- **RECORDS SHOWN**:
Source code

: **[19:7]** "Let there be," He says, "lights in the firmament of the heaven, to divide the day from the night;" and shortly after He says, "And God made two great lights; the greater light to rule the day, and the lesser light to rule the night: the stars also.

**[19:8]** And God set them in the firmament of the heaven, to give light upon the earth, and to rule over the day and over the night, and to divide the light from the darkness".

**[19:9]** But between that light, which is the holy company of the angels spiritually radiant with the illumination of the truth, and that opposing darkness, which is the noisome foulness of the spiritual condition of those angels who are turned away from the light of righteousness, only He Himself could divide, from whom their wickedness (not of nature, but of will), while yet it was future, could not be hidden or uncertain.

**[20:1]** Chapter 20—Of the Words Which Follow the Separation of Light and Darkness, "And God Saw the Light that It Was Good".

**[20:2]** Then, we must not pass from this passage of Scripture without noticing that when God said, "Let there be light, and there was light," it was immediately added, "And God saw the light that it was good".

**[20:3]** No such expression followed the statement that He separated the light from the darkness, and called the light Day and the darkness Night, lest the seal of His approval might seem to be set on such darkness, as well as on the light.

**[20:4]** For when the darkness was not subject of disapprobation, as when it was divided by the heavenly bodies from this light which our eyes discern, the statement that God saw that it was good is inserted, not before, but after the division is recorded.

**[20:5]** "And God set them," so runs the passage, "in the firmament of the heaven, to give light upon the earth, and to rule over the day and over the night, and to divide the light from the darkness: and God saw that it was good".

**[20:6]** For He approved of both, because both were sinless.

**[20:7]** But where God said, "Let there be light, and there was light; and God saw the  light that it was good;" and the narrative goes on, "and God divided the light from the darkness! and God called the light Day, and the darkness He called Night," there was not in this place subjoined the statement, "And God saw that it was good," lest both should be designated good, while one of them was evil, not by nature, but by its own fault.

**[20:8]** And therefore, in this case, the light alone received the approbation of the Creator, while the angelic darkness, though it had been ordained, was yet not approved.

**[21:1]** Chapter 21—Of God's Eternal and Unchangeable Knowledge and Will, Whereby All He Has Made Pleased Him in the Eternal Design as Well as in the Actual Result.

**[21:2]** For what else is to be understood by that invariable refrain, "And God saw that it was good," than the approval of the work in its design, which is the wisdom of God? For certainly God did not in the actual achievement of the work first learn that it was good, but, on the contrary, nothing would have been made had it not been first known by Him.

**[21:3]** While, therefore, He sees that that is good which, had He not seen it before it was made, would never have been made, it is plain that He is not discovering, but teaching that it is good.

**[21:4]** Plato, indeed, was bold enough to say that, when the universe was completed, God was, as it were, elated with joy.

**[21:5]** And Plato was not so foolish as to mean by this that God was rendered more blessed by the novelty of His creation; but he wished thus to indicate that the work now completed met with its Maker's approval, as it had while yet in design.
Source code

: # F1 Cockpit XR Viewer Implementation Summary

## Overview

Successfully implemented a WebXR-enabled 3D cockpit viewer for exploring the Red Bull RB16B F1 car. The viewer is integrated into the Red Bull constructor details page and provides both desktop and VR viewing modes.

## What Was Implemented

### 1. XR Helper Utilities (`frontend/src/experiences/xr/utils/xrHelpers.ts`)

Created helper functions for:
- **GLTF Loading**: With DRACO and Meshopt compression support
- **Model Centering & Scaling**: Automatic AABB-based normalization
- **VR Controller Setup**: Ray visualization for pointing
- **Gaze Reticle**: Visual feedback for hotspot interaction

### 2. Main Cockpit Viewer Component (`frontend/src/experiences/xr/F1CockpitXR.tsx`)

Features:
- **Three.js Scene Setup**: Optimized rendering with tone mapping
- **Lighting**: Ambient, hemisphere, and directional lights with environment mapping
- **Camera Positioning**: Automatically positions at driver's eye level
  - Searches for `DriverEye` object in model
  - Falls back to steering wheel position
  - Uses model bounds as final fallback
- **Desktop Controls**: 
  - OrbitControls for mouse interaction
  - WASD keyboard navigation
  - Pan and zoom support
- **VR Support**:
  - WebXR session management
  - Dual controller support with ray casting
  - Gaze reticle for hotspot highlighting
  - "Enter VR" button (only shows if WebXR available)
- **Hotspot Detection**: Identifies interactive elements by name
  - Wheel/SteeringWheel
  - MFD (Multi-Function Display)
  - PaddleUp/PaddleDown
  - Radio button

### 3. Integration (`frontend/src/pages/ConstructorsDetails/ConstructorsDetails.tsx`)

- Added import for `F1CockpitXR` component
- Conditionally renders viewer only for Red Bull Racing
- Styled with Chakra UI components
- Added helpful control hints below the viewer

- **WHAT YOU ARE ASKED TO DO**: Reproduce each of the entries above character for character, leaving nothing out and changing nothing.

- **WRITTEN SOLUTION**:
Source code

: **[19:7]** "Let there be," He says, "lights in the firmament of the heaven, to divide the day from the night;" and shortly after He says, "And God made two great lights; the greater light to rule the day, and the lesser light to rule the night: the stars also.

**[19:8]** And God set them in the firmament of the heaven, to give light upon the earth, and to rule over the day and over the night, and to divide the light from the darkness".

**[19:9]** But between that light, which is the holy company of the angels spiritually radiant with the illumination of the truth, and that opposing darkness, which is the noisome foulness of the spiritual condition of those angels who are turned away from the light of righteousness, only He Himself could divide, from whom their wickedness (not of nature, but of will), while yet it was future, could not be hidden or uncertain.

**[20:1]** Chapter 20—Of the Words Which Follow the Separation of Light and Darkness, "And God Saw the Light that It Was Good".

**[20:2]** Then, we must not pass from this passage of Scripture without noticing that when God said, "Let there be light, and there was light," it was immediately added, "And God saw the light that it was good".

**[20:3]** No such expression followed the statement that He separated the light from the darkness, and called the light Day and the darkness Night, lest the seal of His approval might seem to be set on such darkness, as well as on the light.

**[20:4]** For when the darkness was not subject of disapprobation, as when it was divided by the heavenly bodies from this light which our eyes discern, the statement that God saw that it was good is inserted, not before, but after the division is recorded.

**[20:5]** "And God set them," so runs the passage, "in the firmament of the heaven, to give light upon the earth, and to rule over the day and over the night, and to divide the light from the darkness: and God saw that it was good".

**[20:6]** For He approved of both, because both were sinless.

**[20:7]** But where God said, "Let there be light, and there was light; and God saw the  light that it was good;" and the narrative goes on, "and God divided the light from the darkness! and God called the light Day, and the darkness He called Night," there was not in this place subjoined the statement, "And God saw that it was good," lest both should be designated good, while one of them was evil, not by nature, but by its own fault.

**[20:8]** And therefore, in this case, the light alone received the approbation of the Creator, while the angelic darkness, though it had been ordained, was yet not approved.

**[21:1]** Chapter 21—Of God's Eternal and Unchangeable Knowledge and Will, Whereby All He Has Made Pleased Him in the Eternal Design as Well as in the Actual Result.

**[21:2]** For what else is to be understood by that invariable refrain, "And God saw that it was good," than the approval of the work in its design, which is the wisdom of God? For certainly God did not in the actual achievement of the work first learn that it was good, but, on the contrary, nothing would have been made had it not been first known by Him.

**[21:3]** While, therefore, He sees that that is good which, had He not seen it before it was made, would never have been made, it is plain that He is not discovering, but teaching that it is good.

**[21:4]** Plato, indeed, was bold enough to say that, when the universe was completed, God was, as it were, elated with joy.

**[21:5]** And Plato was not so foolish as to mean by this that God was rendered more blessed by the novelty of His creation; but he wished thus to indicate that the work now completed met with its Maker's approval, as it had while yet in design.
Source code

: # F1 Cockpit XR Viewer Implementation Summary

## Overview

Successfully implemented a WebXR-enabled 3D cockpit viewer for exploring the Red Bull RB16B F1 car. The viewer is integrated into the Red Bull constructor details page and provides both desktop and VR viewing modes.

## What Was Implemented

### 1. XR Helper Utilities (`frontend/src/experiences/xr/utils/xrHelpers.ts`)

Created helper functions for:
- **GLTF Loading**: With DRACO and Meshopt compression support
- **Model Centering & Scaling**: Automatic AABB-based normalization
- **VR Controller Setup**: Ray visualization for pointing
- **Gaze Reticle**: Visual feedback for hotspot interaction

### 2. Main Cockpit Viewer Component (`frontend/src/experiences/xr/F1CockpitXR.tsx`)

Features:
- **Three.js Scene Setup**: Optimized rendering with tone mapping
- **Lighting**: Ambient, hemisphere, and directional lights with environment mapping
- **Camera Positioning**: Automatically positions at driver's eye level
  - Searches for `DriverEye` object in model
  - Falls back to steering wheel position
  - Uses model bounds as final fallback
- **Desktop Controls**: 
  - OrbitControls for mouse interaction
  - WASD keyboard navigation
  - Pan and zoom support
- **VR Support**:
  - WebXR session management
  - Dual controller support with ray casting
  - Gaze reticle for hotspot highlighting
  - "Enter VR" button (only shows if WebXR available)
- **Hotspot Detection**: Identifies interactive elements by name
  - Wheel/SteeringWheel
  - MFD (Multi-Function Display)
  - PaddleUp/PaddleDown
  - Radio button

### 3. Integration (`frontend/src/pages/ConstructorsDetails/ConstructorsDetails.tsx`)

- Added import for `F1CockpitXR` component
- Conditionally renders viewer only for Red Bull Racing
- Styled with Chakra UI components
- Added helpful control hints below the viewer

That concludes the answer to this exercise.